Post-operative complications were reported in 8% of patients who underwent testicular repair after penetrating trauma [310]. Despite good management and regular follow-up of external genital gunshot wounds, such wounds are fraught with the possibility of complications such as erectile dysfunction, urethral stricture, and infertility. Delayed complications include chronic pain and testicular atrophy. Haematoceles initially treated non-operatively may eventually need delayed surgery if they develop infection or undue pain. Genital injuries are rarely life threatening, but fertility and testosterone production often become the male trauma patient’s chief concern once acute issues are resolved [369].

4.5.6. Follow-up

In patients with genital trauma follow-up should focus on diagnosis of and therapy for late complications. Erectile dysfunction, urethral stricture and assessment of fertility are the main concerns [308,370].
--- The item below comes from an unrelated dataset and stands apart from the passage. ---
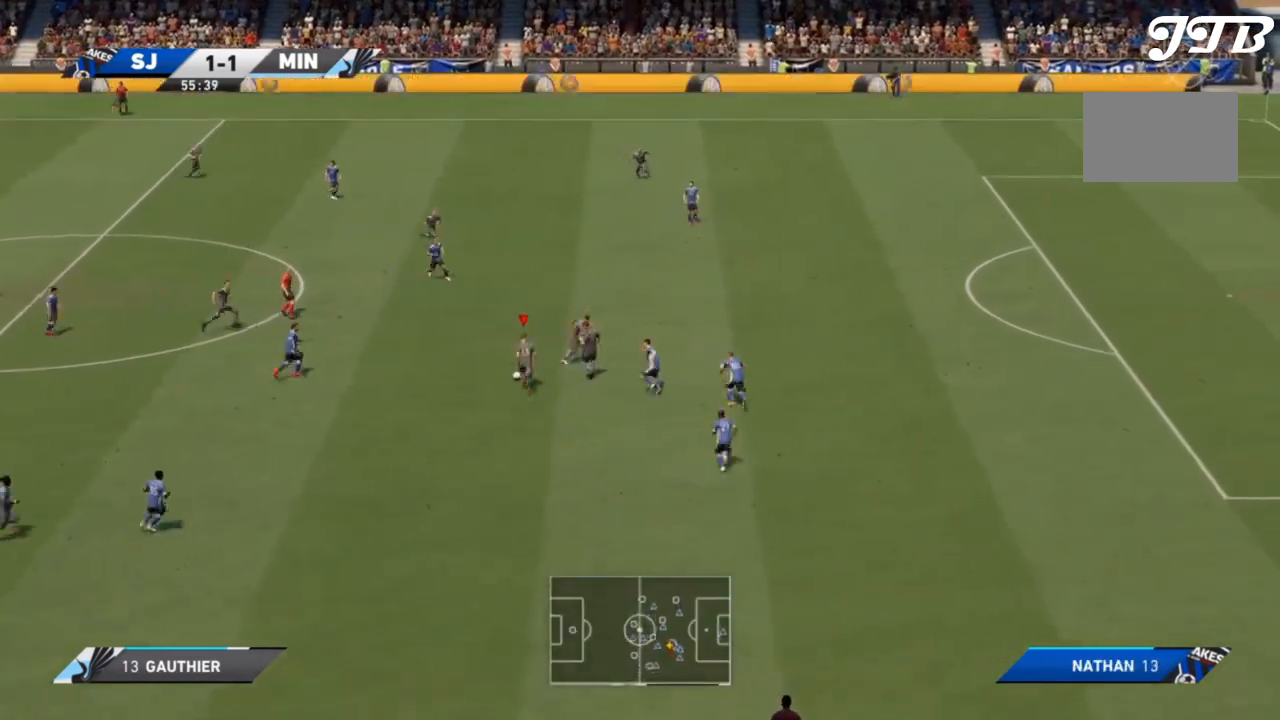
{"dt_ms": 500, "buttons": [], "left_stick": "right", "right_stick": "center", "events": [[167, "R2", "up"], [200, "TRIANGLE", "down"], [300, "left_stick", "right"], [333, "TRIANGLE", "up"]]}
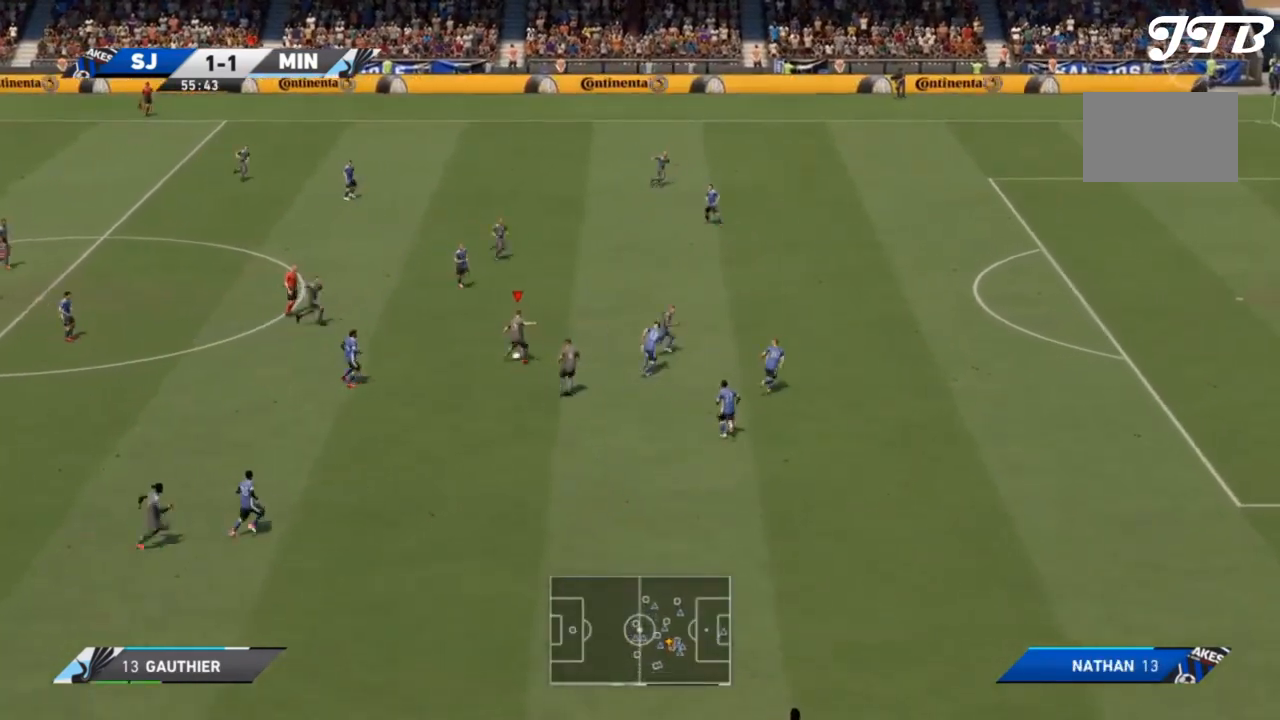
{"dt_ms": 500, "buttons": ["R2"], "left_stick": "right", "right_stick": "center", "events": [[433, "R2", "down"]]}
4.5.7. Summary of evidence and recommendations for evaluation and management of genital trauma.

Summary of evidence

LE

A concomitant urethral injury complicates penile fractures and requires specialised management.

3

Ultrasound can determine intra- and/or extra-testicular haematoma, testicular contusion, or rupture with heterogeneous echo pattern parenchyma and loss of contour definition a highly sensitive and specific finding.

3

Surgical treatment of penile fracture ensures the lowest rate of negative long-term sequelae on functional and psychological wellbeing of the patient.

3

In patients with testicular rupture or equivocal imaging, surgical exploration can secure preservation of viable tissue.

3

Recommendations

Strength rating

Exclude urethral injury in the case of penile fracture.

Strong

Perform ultrasound (US) for the diagnosis of testis trauma.

Strong

Treat penile fractures surgically, with closure of tunica albuginea.

Strong

Explore the injured testis in all cases of testicular rupture and in those with inconclusive US findings.